**Instructions to follow**.
Report each line in the items below that contains the word "people". Case counts.

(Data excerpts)
*** Block opens ***
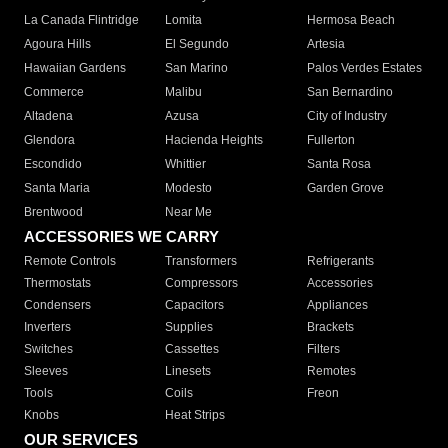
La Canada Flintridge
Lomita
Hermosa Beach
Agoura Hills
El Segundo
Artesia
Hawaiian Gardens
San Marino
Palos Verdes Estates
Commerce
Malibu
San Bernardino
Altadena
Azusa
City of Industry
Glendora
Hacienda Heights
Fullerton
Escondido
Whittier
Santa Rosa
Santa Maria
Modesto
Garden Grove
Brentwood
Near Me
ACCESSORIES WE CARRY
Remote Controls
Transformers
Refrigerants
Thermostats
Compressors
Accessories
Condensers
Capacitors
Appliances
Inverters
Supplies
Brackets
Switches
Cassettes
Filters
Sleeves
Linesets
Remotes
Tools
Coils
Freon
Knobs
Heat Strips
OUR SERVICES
*** Block closes ***
*** Block opens ***
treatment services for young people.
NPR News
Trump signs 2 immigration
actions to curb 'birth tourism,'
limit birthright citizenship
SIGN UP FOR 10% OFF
*** Block closes ***
*** Block opens ***
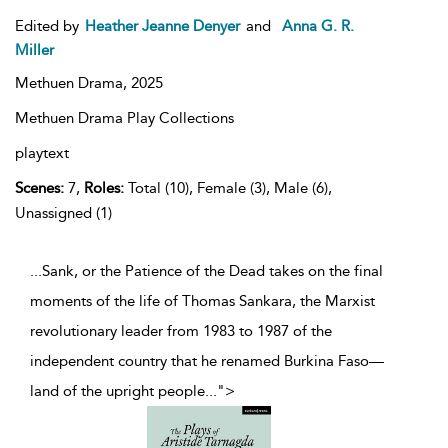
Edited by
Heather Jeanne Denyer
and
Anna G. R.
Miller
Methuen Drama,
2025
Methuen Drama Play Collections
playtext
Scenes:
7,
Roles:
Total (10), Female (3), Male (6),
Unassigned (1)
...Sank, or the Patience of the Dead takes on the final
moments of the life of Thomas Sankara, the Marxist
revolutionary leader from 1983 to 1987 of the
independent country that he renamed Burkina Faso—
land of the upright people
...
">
*** Block closes ***
**Exercise solution**.
treatment services for young people.
land of the upright people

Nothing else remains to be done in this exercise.